Royal Air Force Eurofighter Typhoons Getting Next-generation Radar

Royal Air Force Eurofighter Typhoons Getting Next-generation Radar
Euro Fighter Typhoon without nose allows the view of the antenna of the onboard radar “EuroRADAR CAPTOR”. ILA Berlin Air Show 2012 – See Details:

British multinational defense, security and aerospace company BAE Systems and Italian defense group Leonardo have been awarded a contract to develop next generation radar for the Royal Air Force Eurofighter Typhoon fighter jet.

The Royal Air Force signed a £ 317 million (about USD 421 million) contract with Leonardo and BAE Systems to continue the development of the Active Electronically Scanned Array (AESA) European Common Radar System Mark 2 (ECRS Mk 2) for the Eurofighter Typhoon FGR4. The first AESA-equipped Typhoons will be delivered in 2022 for test and evaluation, while Initial Operating Capability (IOC) is planned to begin from 2025.

According to the UK MoD’s Defence Equipment & Support, “this maintains a highly-specialized, world-leading industry base that will ensure the UK remains at the forefront of radar technology development, which is essential for the Future Combat Air System (FCAS).”

This new radar is a special version of the Captor E AESA radar, or ECRS Mk 1, that is set to equip the Typhoons from Germany, Spain, and of the ECRS Mk 0 that will equip the aircraft of Kuwait and Qatar. The ECRS Mk 2 will also have an electronic warfare and electronic attack capacity that should be able to locate, identify and suppress enemy air defences using high-powered, wide-band jamming, while also being able to operate in contested electro-magnetic environments.

According to Leonardo’s press release, the new ECRS Mk2 radar features a revolutionary Multi-Function Array (MFA) and more Transmit-Receive Elements than any other AESA radar, “making Mk 2 the most capable fighter AESA radar in the world, maintaining the same power and precision of traditional radars but also enabling the simultaneous operation of its wide-band Electronic Warfare functionality”.

The company also said that they are tasked by the contract to develop the radar, while BAE is tasked with the integration of the sensor on the Typhoon, as the UK’s prime contractor for the aircraft.
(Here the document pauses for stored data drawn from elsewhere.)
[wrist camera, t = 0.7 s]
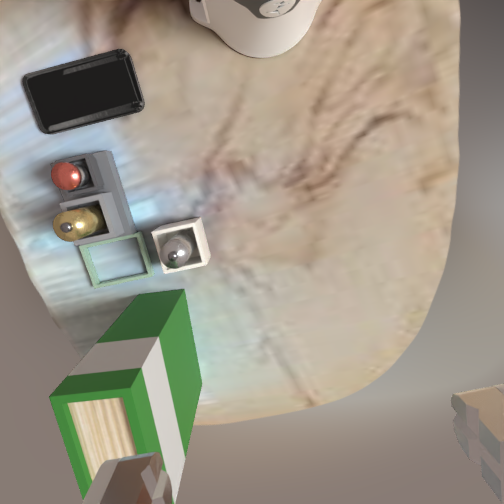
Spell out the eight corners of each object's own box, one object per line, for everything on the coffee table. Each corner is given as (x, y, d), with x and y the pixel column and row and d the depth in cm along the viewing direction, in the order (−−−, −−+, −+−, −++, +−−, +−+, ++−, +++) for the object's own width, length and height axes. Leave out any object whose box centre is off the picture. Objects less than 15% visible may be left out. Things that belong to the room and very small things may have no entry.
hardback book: (202, 383, 56) (168, 535, 33) (160, 388, 57) (97, 541, 33) (184, 288, 52) (130, 387, 29) (138, 294, 52) (49, 396, 29)
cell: (81, 207, 47) (45, 216, 38) (106, 202, 46) (74, 209, 38) (90, 231, 47) (56, 245, 39) (114, 226, 47) (84, 239, 39)
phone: (145, 109, 44) (42, 135, 45) (147, 110, 46) (47, 136, 46) (126, 45, 43) (19, 74, 43) (129, 48, 44) (24, 77, 44)
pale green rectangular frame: (82, 244, 50) (78, 246, 49) (141, 231, 50) (138, 232, 48) (97, 286, 52) (94, 288, 51) (154, 273, 51) (152, 276, 50)
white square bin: (161, 225, 49) (151, 232, 44) (200, 216, 49) (195, 222, 44) (172, 263, 51) (164, 274, 46) (210, 255, 51) (206, 265, 46)
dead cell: (171, 232, 49) (154, 246, 41) (194, 227, 49) (182, 240, 41) (177, 255, 50) (162, 272, 42) (200, 250, 50) (189, 267, 41)
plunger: (61, 165, 44) (47, 165, 40) (86, 160, 43) (72, 159, 40) (70, 190, 45) (57, 192, 41) (94, 185, 44) (82, 186, 41)
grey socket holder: (58, 163, 47) (36, 163, 42) (111, 151, 47) (95, 149, 42) (86, 242, 50) (69, 250, 45) (136, 231, 50) (124, 238, 45)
It is not known whether the Typhoon will retain the FGR4 designation or if they will assume a new one after the upgrade.

The ECRS Mk2 is a multi-functional array (MFA) that will give UK Typhoons a world-leading Electronic Warfare capability, in addition to traditional radar functions, including wide band Electronic Attack.

It will equip RAF pilots with the ability to locate, identify and suppress enemy air defenses using high-powered jamming. They can engage targets whilst beyond the reach of threats – even when they’re looking in another direction – and operate inside the range of opposing air defenses, remaining fully protected throughout.

This game-changing capability will replace the mechanically-scanning radar that RAF Typhoons are currently equipped with and will ensure the UK retains the freedom to deliver air power wherever and whenever it is needed. It also enables Typhoon to link up with future data-driven weapons to combat rapidly evolving air defenses, ensuring that UK Typhoons can continue to dominate the battlespace for years to come.

“This capability will allow Typhoon to take its place in the future battlespace for decades to come, maturing key technologies for future combat air systems and ensuring interoperability,” said Managing Director Europe & International for BAE Systems’ Air sector Andrea Thompson. “As well as securing highly-skilled jobs, it will sustain the key skills needed to keep the UK at the forefront of the global Combat Air sector. We look forward to continuing to work alongside the Eurofighter nations and our industry partners to ensure Typhoon delivers the needs of today and answers the challenges of tomorrow.”

The new radar will be based on Active Electronically Scanned Array (AESA) technology and will provide game-changing capabilities based on a revolutionary MFA.

It has significantly more Transmit-Receive Elements than other radars, making Mk 2 the most capable fighter AESA radar in the world, maintaining the same power and precision of traditional radars but also enabling the simultaneous operation of its wide-band Electronic Warfare functionality.

At the same time, European aerospace giant Airbus announced that German and Spanish Eurofighter fighter jet will be equipped with the world’s most capable fighter jet radar.